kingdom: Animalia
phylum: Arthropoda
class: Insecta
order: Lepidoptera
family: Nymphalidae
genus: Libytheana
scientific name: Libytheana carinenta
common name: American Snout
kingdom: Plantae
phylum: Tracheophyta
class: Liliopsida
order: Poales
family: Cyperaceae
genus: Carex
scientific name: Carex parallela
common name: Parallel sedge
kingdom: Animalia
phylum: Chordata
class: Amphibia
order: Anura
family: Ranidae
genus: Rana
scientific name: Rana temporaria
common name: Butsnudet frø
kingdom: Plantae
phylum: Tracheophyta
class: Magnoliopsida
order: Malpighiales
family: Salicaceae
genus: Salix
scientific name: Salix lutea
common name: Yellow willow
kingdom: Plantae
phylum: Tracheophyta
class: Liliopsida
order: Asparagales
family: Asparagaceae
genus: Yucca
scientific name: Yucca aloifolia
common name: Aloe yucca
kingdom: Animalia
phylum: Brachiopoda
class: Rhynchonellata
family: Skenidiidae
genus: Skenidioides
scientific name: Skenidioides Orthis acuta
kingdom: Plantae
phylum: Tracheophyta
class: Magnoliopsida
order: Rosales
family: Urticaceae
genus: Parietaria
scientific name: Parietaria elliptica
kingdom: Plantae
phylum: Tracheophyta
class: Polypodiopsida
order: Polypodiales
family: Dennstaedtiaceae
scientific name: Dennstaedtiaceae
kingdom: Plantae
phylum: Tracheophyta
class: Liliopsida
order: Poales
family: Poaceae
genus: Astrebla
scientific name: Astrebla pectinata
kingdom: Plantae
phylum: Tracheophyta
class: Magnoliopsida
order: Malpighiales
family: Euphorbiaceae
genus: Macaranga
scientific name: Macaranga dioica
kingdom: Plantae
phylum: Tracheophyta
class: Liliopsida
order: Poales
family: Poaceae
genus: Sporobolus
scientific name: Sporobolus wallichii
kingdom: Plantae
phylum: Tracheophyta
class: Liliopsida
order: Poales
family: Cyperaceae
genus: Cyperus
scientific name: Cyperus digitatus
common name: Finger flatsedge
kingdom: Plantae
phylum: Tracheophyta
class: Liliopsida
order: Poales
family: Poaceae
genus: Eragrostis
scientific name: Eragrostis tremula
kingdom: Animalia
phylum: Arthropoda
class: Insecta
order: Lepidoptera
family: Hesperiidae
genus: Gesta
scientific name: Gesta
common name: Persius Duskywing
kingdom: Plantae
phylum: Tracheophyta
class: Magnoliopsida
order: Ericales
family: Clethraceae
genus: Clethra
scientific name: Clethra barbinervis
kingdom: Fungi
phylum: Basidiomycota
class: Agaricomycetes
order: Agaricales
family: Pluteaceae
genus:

What is expected: Transcribe every line of the rows above, keeping each one unchanged.

Exercise result:
kingdom: Animalia
phylum: Arthropoda
class: Insecta
order: Lepidoptera
family: Nymphalidae
genus: Libytheana
scientific name: Libytheana carinenta
common name: American Snout
kingdom: Plantae
phylum: Tracheophyta
class: Liliopsida
order: Poales
family: Cyperaceae
genus: Carex
scientific name: Carex parallela
common name: Parallel sedge
kingdom: Animalia
phylum: Chordata
class: Amphibia
order: Anura
family: Ranidae
genus: Rana
scientific name: Rana temporaria
common name: Butsnudet frø
kingdom: Plantae
phylum: Tracheophyta
class: Magnoliopsida
order: Malpighiales
family: Salicaceae
genus: Salix
scientific name: Salix lutea
common name: Yellow willow
kingdom: Plantae
phylum: Tracheophyta
class: Liliopsida
order: Asparagales
family: Asparagaceae
genus: Yucca
scientific name: Yucca aloifolia
common name: Aloe yucca
kingdom: Animalia
phylum: Brachiopoda
class: Rhynchonellata
family: Skenidiidae
genus: Skenidioides
scientific name: Skenidioides Orthis acuta
kingdom: Plantae
phylum: Tracheophyta
class: Magnoliopsida
order: Rosales
family: Urticaceae
genus: Parietaria
scientific name: Parietaria elliptica
kingdom: Plantae
phylum: Tracheophyta
class: Polypodiopsida
order: Polypodiales
family: Dennstaedtiaceae
scientific name: Dennstaedtiaceae
kingdom: Plantae
phylum: Tracheophyta
class: Liliopsida
order: Poales
family: Poaceae
genus: Astrebla
scientific name: Astrebla pectinata
kingdom: Plantae
phylum: Tracheophyta
class: Magnoliopsida
order: Malpighiales
family: Euphorbiaceae
genus: Macaranga
scientific name: Macaranga dioica
kingdom: Plantae
phylum: Tracheophyta
class: Liliopsida
order: Poales
family: Poaceae
genus: Sporobolus
scientific name: Sporobolus wallichii
kingdom: Plantae
phylum: Tracheophyta
class: Liliopsida
order: Poales
family: Cyperaceae
genus: Cyperus
scientific name: Cyperus digitatus
common name: Finger flatsedge
kingdom: Plantae
phylum: Tracheophyta
class: Liliopsida
order: Poales
family: Poaceae
genus: Eragrostis
scientific name: Eragrostis tremula
kingdom: Animalia
phylum: Arthropoda
class: Insecta
order: Lepidoptera
family: Hesperiidae
genus: Gesta
scientific name: Gesta
common name: Persius Duskywing
kingdom: Plantae
phylum: Tracheophyta
class: Magnoliopsida
order: Ericales
family: Clethraceae
genus: Clethra
scientific name: Clethra barbinervis
kingdom: Fungi
phylum: Basidiomycota
class: Agaricomycetes
order: Agaricales
family: Pluteaceae
genus:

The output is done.